1. GIANT RAISINS: Thanks to my 90-year-old grandfather, I know that “prunes keep you regular.” So while at the grocery store one day, I plucked a container of Sunsweet prunes from the shelf and threw them in the cart. When I got home and opened the container, my first thought was, “These look like giant raisins.” A story sprang to mind. I easily took off the outer plastic wrapping, to reveal the plain white container underneath. Sharpie marker in hand, I wrote in big bold letters, “Giant Raisins.” Then, I turned to my daughter and told her a story about how a Giant named Jim had given me these raisins from the land of Giants. They’d heard she’d been a good girl and wanted to give her a special gift to help her grow up big and strong. Like any good story-teller, I embellished and added details, and I must have done a pretty good job because she gobbled up both the story and the prunes and has continued to do so almost two years later.

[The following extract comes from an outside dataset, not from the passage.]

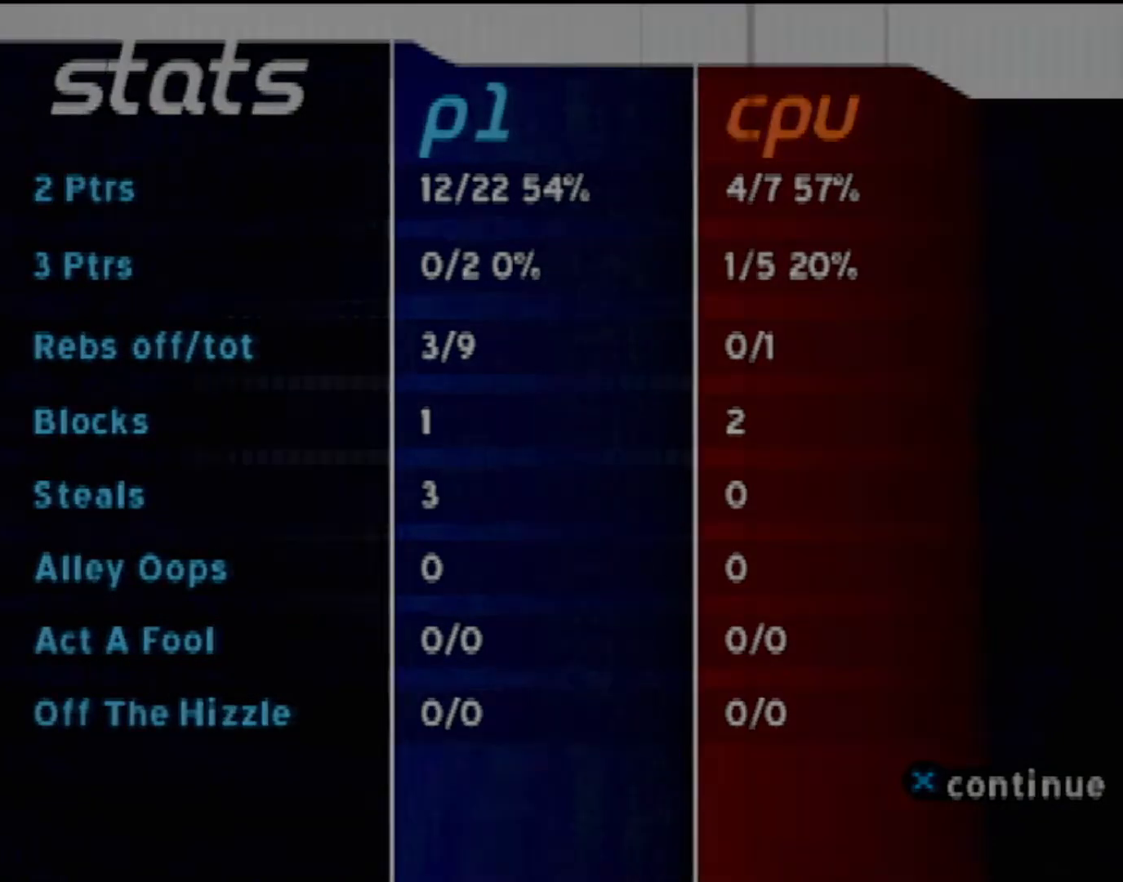
{"buttons": [], "left_stick": "center", "events": [[67, "CROSS", "up"], [134, "CROSS", "down"], [300, "CROSS", "up"], [334, "CROSS", "down"], [501, "CROSS", "up"]]}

2. MAGIC SPRINKLES: As a first-time mom, one of the books that I loved/hated was Super Baby Food by Ruth Yaron. The book taught me so much, but it also made me feel guilty for not making homemade porridge in batches large enough to feed small armies. I needed suggestions that were easy, quick, and didn’t require extra preparation. One such idea was to add wheat germ to slippery fruits, such as peaches or kiwi, so kids can grab them more easily. Done. I bought a jar and dutifully sprinkled it on a plate of kiwi for my daughter. “What’s this?” she asked. I balked. I was fairly certain the phrase “wheat germ” would sound gross even to her young ears. “Magic sprinkles,” I said with cheer. (In my head I gave my lying self a high-five.) Eventually, she asked where the sprinkles came from. Publix didn’t sound nearly exciting enough, so I invented another story, this time featuring a Blue Fairy who personally delivered the sprinkles to our door one night. Incidentally, flax seed is another optional “magic sprinkle.”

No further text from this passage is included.